The finding revealed that Maj. Gen. Charles “Mark” Gurganus, then commander of Regional Command Southwest in Afghanistan, and Maj. Gen. Gregg Sturdevant, then commander of the Marines’ aviation wing in the region, underestimated the enemy and should have been prepared for a range of attacks as opposed to their focus on ones coming from inside the perimeter.
|[L] Maj.Gen. Mark Gurganus, [R] Maj. Gen. Gregg Sturdevant|
The highly organised and bold assault took the coalition by surprise however, as the insurgents cut through a fence at night and crept toward the flight line. They targeted aircraft and what they believed to be a living area for troops. They completely destroyed six $24m AV-8B Harrier jets, severely damaging two others and six more assorted aircraft. More than 100 coalition troops responded, triggering a furious counterattack that lasted at least four hours. Marine Sgt. Bradley Atwell and Harrier squadron commander, Lt. Col. Christopher Raible [who charged at the insurgents armed only with his sidearm] lost their lives in the attack.
Gen. Amos said the two commanders did not take adequate security measures or exercise the high level of judgment expected of general officers. “In their duty to protect their forces these two generals did not meet that standard,” he said. The Commandant formally requested the resignations of both Maj. Generals Gurganus and Sturdevant. Additionally recommended that Gurganus’ already announced nomination to the rank of lieutenant general be rescinded and that Sturdevant receive a letter of censure from the secretary of the Navy, a rarity during war. Amos said it was the “hardest decision I have had to make as commandant of the Marine Corps” and that he had served with both men in combat, calling them “extraordinary Marine officers.”
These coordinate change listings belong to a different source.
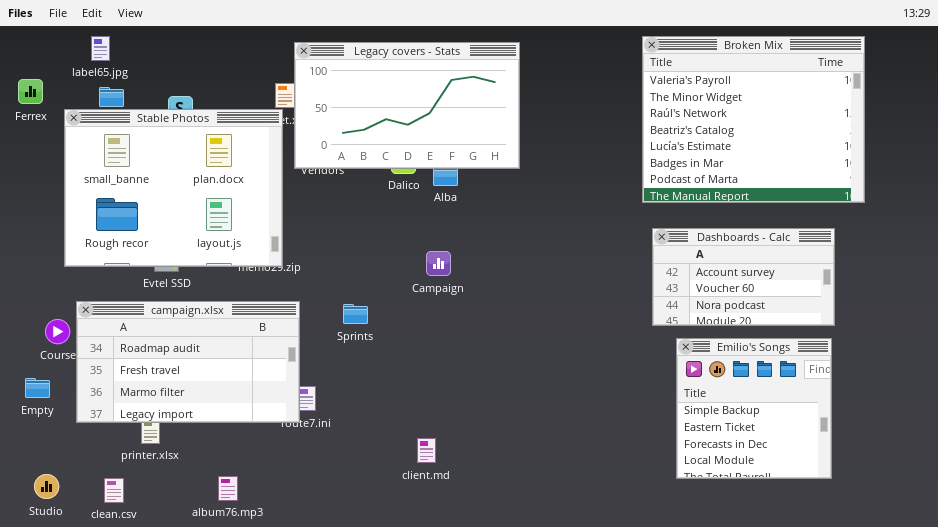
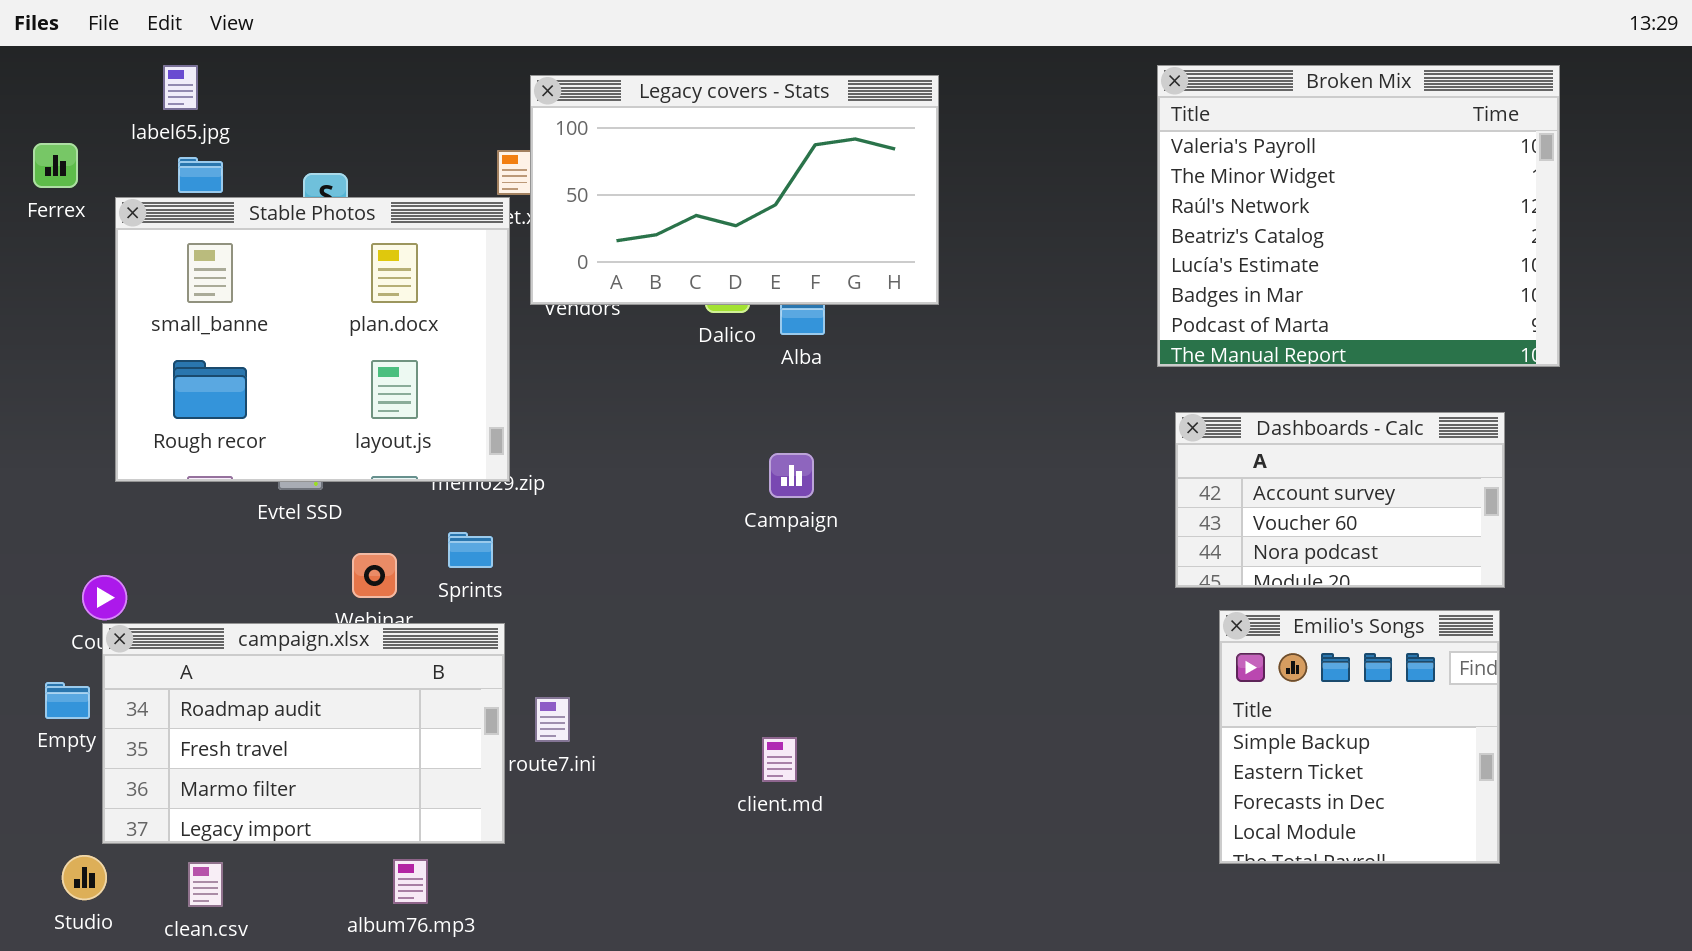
campaign.xlsx: [76,301,300,423] -> [102,623,505,844], moved
Sprints: [343,304,368,324] -> [448,532,493,568], moved
client.md: [417,438,436,463] -> [762,737,797,782], moved

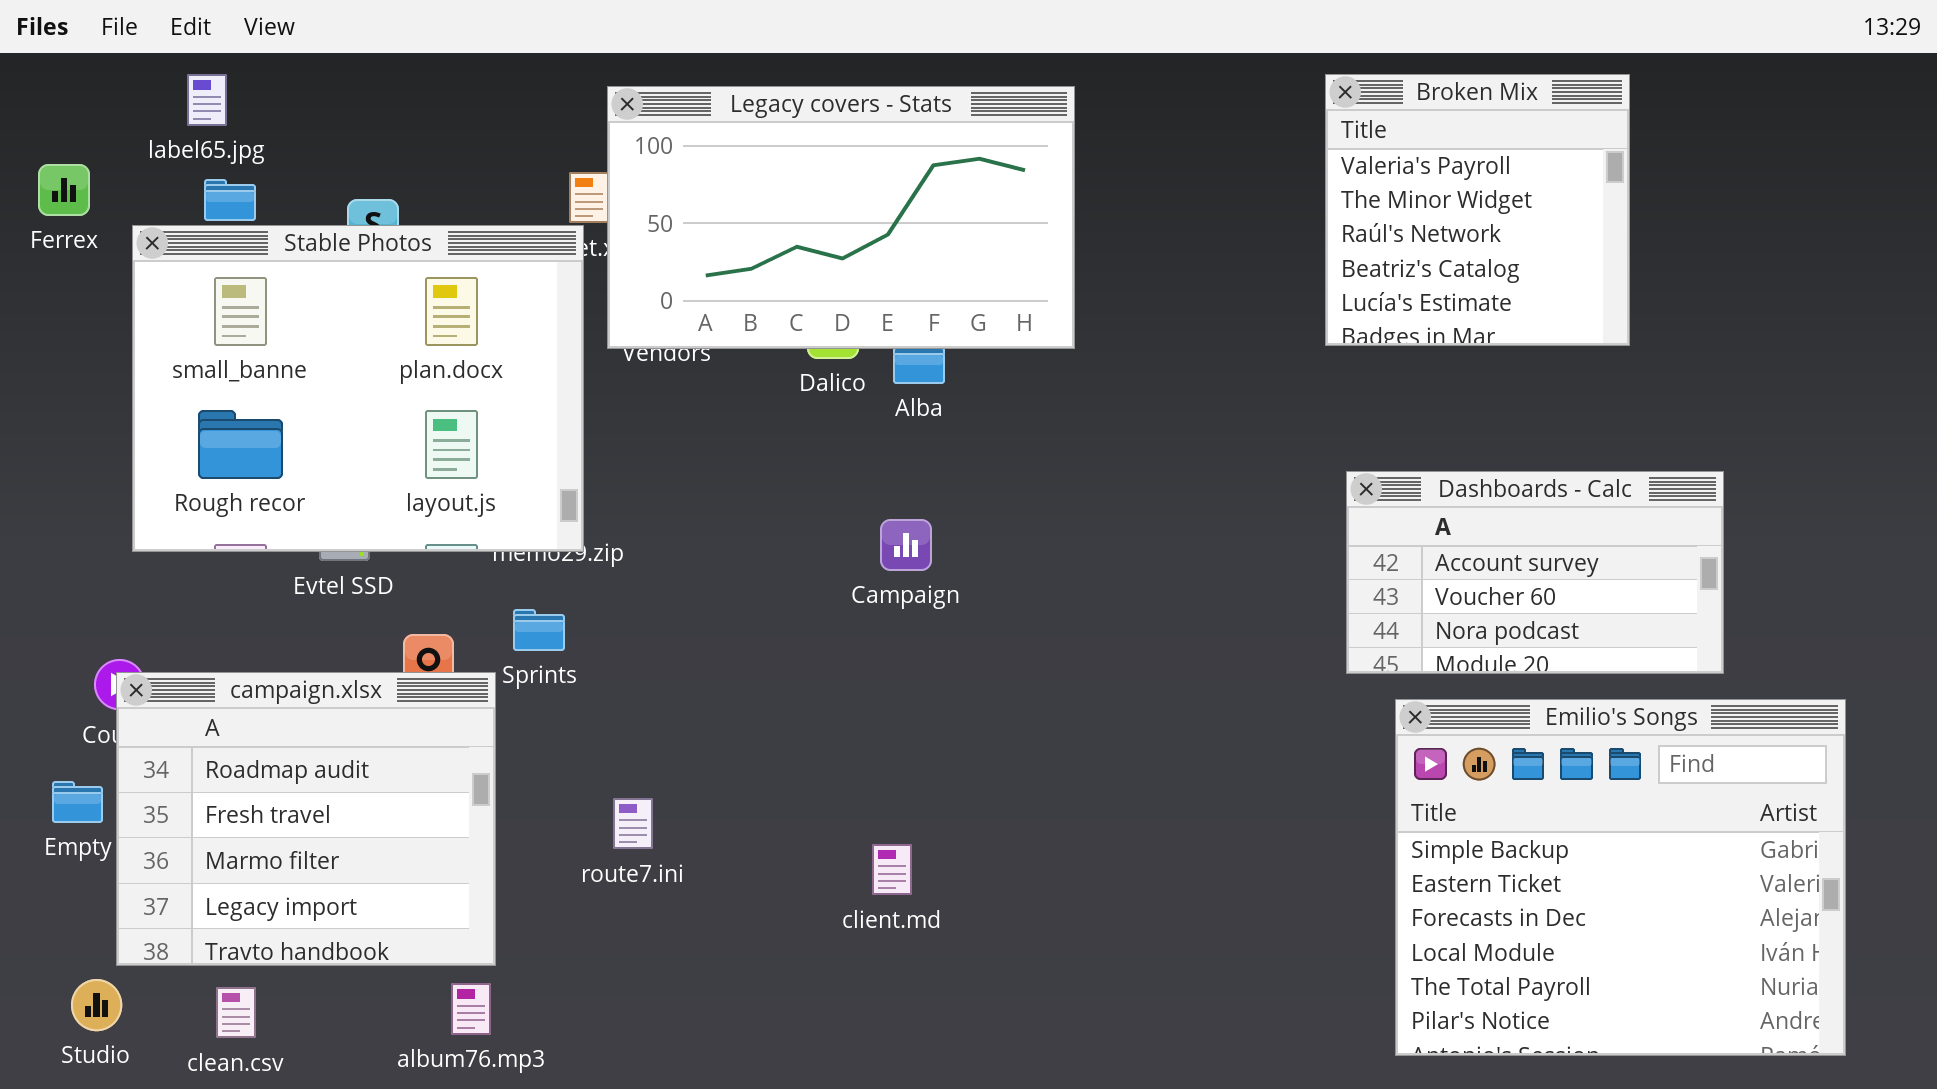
Broken Mix: [1157,65,1560,367] -> [1325,74,1630,346], resized
Emilio's Songs: [1219,610,1500,864] -> [1395,699,1846,1056], resized
campaign.xlsx: [102,623,505,844] -> [116,672,496,966], resized

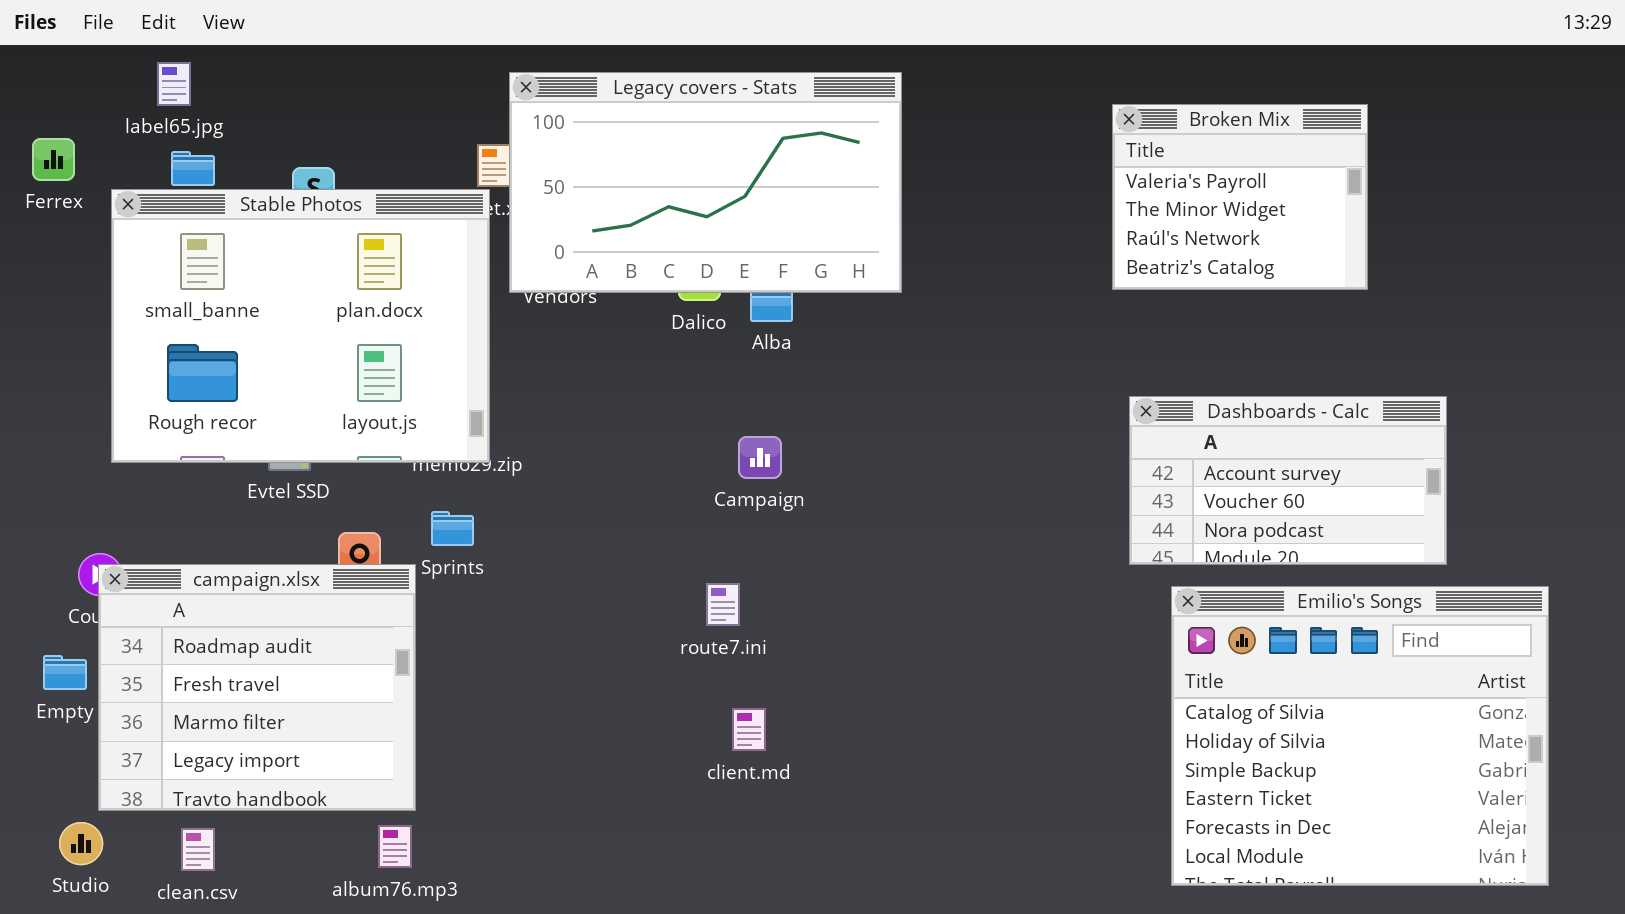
Broken Mix: [1325,74,1630,346] -> [1112,104,1368,290], resized
Emilio's Songs: [1395,699,1846,1056] -> [1171,586,1549,886], scrolled up 2 rows
route7.ini: [613,798,653,849] -> [706,583,740,626], moved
Some of the flag officers in the other services haven't been doing so well either this month. Two weeks ago Navy Vice Admiral Timothy Giardina deputy commander of US Strategic Command which oversees everything from America's land-based nuclear missiles to space operations governing military satellites, was relieved of command. He became subject of an NCIS investigation after being accused of using counterfeit gambling chips in "a significant monetary amount" at an Iowa casino. Giardina's loss of assignment means he automatically reverted to a 2-star rear admiral.
|[L] Maj. Gen. Michael Carey, [R] Vice Admiral Tim Giardina|
At the same time the Air Force announced that Maj. Gen. Michael Carey had been relieved of command of the 20th Air Force which is responsible for three wings of intercontinental ballistic missiles - a total of 450 missiles at three bases across the country. The measure was taken in response to an investigation into alleged personal misbehavior.
Last Friday, Stars and Stripes revealed that Army Brig. Gen. Bryan Wampler, commander of the 143rd Expeditionary Sustainment Command, currently deployed in Kuwait was “temporarily suspended” on Oct. 10th, pending the outcome of an investigation.
It was widely reported earlier in the year that due to the withdrawal of permanent forces in Afghanistan, that the Pentagon would require fewer general officers going forward. However it was assumed that natural retirement attrition would reduce the numbers in an organised and reasonable fashion; not something that looks almost suspiciously like a purge.